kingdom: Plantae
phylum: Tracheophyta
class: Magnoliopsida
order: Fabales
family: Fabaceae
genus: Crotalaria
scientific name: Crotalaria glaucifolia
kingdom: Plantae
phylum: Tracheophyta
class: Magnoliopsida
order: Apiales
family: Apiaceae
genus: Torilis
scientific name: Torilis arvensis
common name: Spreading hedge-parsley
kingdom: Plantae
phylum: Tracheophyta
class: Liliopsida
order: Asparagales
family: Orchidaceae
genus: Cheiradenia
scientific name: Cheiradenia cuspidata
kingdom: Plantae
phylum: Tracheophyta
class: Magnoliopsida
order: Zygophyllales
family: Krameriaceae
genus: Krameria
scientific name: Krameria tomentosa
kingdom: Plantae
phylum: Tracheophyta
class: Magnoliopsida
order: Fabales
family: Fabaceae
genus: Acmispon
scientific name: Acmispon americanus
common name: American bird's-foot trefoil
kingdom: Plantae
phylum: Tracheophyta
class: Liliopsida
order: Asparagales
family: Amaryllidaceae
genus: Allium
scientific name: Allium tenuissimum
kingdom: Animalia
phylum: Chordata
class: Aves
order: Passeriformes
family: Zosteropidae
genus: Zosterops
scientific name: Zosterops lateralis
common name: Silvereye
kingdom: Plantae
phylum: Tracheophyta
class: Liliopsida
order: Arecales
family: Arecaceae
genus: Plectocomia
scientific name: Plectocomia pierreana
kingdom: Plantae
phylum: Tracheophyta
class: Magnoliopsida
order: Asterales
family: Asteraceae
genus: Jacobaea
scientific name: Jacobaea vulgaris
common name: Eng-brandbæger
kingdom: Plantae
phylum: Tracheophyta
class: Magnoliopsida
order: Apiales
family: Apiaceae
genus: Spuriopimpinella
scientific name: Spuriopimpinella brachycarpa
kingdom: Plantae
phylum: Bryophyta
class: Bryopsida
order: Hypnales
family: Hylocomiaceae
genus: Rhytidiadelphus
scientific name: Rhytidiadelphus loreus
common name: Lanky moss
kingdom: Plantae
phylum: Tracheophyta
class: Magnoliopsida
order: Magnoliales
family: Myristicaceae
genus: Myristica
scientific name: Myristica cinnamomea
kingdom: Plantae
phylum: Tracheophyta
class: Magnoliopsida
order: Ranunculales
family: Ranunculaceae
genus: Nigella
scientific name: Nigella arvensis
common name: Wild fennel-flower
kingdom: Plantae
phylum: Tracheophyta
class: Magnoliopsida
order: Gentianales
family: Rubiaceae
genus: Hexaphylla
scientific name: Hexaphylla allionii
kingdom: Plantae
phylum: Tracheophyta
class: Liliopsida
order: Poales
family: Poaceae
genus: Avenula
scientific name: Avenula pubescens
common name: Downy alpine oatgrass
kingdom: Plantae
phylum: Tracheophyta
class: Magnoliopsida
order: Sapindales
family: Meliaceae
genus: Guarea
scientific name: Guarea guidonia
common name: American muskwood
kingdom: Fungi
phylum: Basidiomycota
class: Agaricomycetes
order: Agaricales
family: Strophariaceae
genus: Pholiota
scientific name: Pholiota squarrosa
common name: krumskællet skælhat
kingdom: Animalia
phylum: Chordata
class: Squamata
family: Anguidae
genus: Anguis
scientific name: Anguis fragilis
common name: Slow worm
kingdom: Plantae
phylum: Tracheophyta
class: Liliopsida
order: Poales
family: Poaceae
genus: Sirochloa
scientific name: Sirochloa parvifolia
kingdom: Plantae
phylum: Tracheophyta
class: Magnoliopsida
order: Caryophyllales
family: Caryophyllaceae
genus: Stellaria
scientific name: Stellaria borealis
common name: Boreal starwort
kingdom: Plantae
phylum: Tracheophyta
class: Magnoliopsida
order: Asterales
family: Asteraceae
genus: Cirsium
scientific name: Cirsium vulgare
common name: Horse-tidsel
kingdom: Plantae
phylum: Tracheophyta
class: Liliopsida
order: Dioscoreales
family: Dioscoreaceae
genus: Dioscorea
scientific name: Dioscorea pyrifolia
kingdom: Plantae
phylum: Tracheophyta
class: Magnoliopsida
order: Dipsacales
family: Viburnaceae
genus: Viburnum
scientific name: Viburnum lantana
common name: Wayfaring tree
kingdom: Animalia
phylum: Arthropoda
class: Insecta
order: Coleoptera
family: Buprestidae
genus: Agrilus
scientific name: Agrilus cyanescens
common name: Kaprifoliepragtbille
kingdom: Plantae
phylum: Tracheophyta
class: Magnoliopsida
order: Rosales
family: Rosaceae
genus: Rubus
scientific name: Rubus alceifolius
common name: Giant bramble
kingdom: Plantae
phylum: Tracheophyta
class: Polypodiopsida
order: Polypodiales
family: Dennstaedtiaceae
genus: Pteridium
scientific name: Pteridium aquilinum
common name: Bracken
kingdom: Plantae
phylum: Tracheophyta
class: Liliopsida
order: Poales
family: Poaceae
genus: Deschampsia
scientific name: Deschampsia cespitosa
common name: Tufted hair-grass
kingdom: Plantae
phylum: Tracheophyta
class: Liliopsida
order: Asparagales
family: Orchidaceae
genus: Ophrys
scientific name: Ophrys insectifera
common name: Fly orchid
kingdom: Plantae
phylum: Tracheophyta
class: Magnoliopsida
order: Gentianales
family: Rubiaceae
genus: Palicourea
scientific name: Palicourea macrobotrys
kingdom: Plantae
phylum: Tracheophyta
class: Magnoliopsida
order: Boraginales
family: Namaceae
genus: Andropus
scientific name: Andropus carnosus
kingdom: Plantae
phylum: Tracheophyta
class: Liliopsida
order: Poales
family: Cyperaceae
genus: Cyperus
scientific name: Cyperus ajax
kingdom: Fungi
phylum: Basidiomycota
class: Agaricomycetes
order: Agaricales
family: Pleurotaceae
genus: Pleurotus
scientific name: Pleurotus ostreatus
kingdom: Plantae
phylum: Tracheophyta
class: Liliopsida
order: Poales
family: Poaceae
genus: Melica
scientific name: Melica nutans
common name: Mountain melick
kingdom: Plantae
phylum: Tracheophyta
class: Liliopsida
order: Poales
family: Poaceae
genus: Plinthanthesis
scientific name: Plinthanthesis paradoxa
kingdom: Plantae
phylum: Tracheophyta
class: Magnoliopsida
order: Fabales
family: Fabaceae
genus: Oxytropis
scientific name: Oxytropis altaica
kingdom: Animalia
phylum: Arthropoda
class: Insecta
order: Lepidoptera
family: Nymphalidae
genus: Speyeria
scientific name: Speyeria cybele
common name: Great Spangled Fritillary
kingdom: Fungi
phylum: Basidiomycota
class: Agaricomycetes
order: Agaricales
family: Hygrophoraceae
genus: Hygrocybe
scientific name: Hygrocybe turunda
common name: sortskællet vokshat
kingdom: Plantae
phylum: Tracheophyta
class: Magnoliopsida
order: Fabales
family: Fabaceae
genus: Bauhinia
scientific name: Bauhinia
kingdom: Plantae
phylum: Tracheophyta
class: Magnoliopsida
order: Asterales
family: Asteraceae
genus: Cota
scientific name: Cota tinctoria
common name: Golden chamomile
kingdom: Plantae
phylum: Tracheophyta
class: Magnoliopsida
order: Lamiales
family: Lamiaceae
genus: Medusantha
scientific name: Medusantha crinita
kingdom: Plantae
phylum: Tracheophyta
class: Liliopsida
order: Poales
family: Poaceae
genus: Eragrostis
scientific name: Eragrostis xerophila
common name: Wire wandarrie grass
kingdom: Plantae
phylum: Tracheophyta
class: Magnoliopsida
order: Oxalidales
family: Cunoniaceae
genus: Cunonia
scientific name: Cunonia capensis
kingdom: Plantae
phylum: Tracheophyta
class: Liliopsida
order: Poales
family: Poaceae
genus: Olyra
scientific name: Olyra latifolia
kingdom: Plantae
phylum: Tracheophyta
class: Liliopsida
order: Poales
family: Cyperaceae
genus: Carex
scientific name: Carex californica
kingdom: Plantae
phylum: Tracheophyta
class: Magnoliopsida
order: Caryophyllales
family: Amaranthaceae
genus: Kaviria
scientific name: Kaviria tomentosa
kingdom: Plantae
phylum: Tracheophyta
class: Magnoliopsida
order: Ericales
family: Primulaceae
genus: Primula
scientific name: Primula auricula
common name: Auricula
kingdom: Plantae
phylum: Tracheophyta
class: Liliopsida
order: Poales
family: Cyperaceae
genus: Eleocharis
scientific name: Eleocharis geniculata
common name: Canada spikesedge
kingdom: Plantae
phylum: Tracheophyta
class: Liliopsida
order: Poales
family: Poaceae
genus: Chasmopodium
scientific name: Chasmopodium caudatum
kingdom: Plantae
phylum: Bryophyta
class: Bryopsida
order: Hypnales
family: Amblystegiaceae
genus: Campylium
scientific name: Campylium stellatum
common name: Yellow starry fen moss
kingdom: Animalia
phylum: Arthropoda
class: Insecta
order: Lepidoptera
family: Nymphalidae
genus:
----------------
> EXERCISE
Copy the lines from the one containing "family: Ranunculaceae" up to and including the one containing "scientific name: Hexaphylla allionii", reproducing each line unchanged.

> ANSWER
family: Ranunculaceae
genus: Nigella
scientific name: Nigella arvensis
common name: Wild fennel-flower
kingdom: Plantae
phylum: Tracheophyta
class: Magnoliopsida
order: Gentianales
family: Rubiaceae
genus: Hexaphylla
scientific name: Hexaphylla allionii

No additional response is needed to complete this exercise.